- Opening Delimiter -
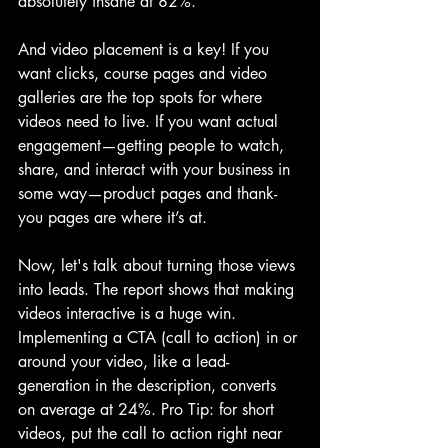
absolutely insane at 82%. 
And video placement is a key! If you 
want clicks, course pages and video 
galleries are the top spots for where 
videos need to live. If you want actual 
engagement—getting people to watch, 
share, and interact with your business in 
some way—product pages and thank-
you pages are where it’s at.
Now, let's talk about turning those views 
into leads. The report shows that making 
videos interactive is a huge win. 
Implementing a CTA (call to action) in or 
around your video, like a lead-
generation in the description, converts 
on average at 24%. Pro Tip: for short 
videos, put the call to action right near 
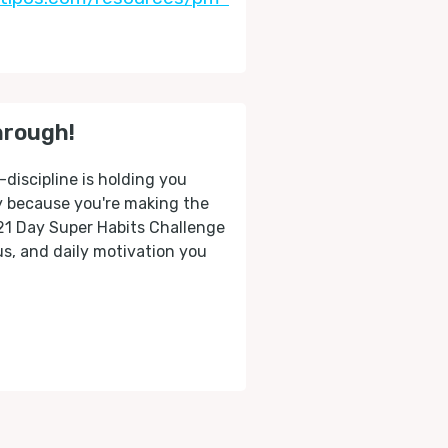
hrough!
-discipline is holding you
ly because you're making the
 21 Day Super Habits Challenge
cus, and daily motivation you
- Closing Delimiter -
EXERCISE PROMPT → Restate word for word the lines starting at the one that contains "Implementing a CTA (call to action) in or" and ending at the last line of the data. Skip every picture.

RESPONSE TO THIS EXERCISE →
Implementing a CTA (call to action) in or 
around your video, like a lead-
generation in the description, converts 
on average at 24%. Pro Tip: for short 
videos, put the call to action right near 
hrough!
-discipline is holding you
ly because you're making the
 21 Day Super Habits Challenge
cus, and daily motivation you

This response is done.